甘露宫深处,秘制药房。
时值暮春,窗外庭院中的几株老梨树已过了最繁盛的花期,洁白的花瓣零星飘落,带着一种繁华落尽的寂寥。
药房内,熟悉的清苦气息依旧浓郁得化不开,沉沉地压在每一寸空气里,比往日更添了几分令人心悸的凝重。
冰玉案几光洁如镜,映照出窗外黯淡的天光,其上陈列的羊脂玉钵、薄刃银刀、玄玉药杵等器具,冰冷地反射着寒芒,无声地宣告着又一次残酷仪式的来临。
永昭端坐在案前的蒲团上,一身素净得近乎哀戚的月白宫装,更衬得她面色苍白如初雪,毫无血色,连唇瓣都淡得几乎与肤色融为一体。
连续数月的取引制药,已让她的身体透支到了极限,那种源自生命本源的亏空,绝非寻常汤药可以弥补。

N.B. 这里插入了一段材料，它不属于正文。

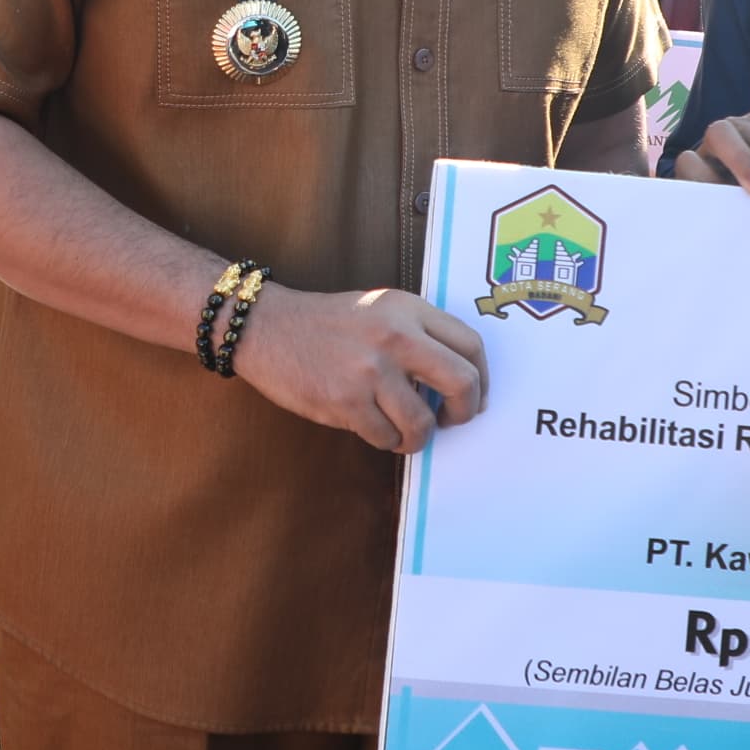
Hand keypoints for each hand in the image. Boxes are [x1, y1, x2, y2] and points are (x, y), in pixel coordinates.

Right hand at [231, 286, 483, 453]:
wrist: (267, 327)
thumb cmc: (327, 323)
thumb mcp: (380, 309)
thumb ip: (418, 334)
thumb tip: (459, 383)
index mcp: (408, 308)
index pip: (471, 345)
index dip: (482, 379)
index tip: (474, 396)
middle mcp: (395, 335)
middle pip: (461, 383)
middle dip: (463, 412)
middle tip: (450, 420)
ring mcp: (370, 370)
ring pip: (422, 423)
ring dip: (417, 436)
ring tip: (403, 430)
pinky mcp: (345, 400)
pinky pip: (386, 437)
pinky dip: (385, 440)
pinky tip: (373, 426)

她微微蜷缩着身子,宽大的袖口下,伸出的左臂纤细得令人心惊,腕骨伶仃突出,肌肤是久不见日光的、近乎透明的白,而那几道新旧交错、颜色深浅不一的疤痕,如同无法磨灭的诅咒,横亘在白皙脆弱的皮肤上,刺目而狰狞。
景偃太医静立在一旁,他穿着一尘不染的太医官袍,头发梳得一丝不苟,但那双布满皱纹的眼眸深处,却盛满了几乎要溢出来的忧虑与挣扎。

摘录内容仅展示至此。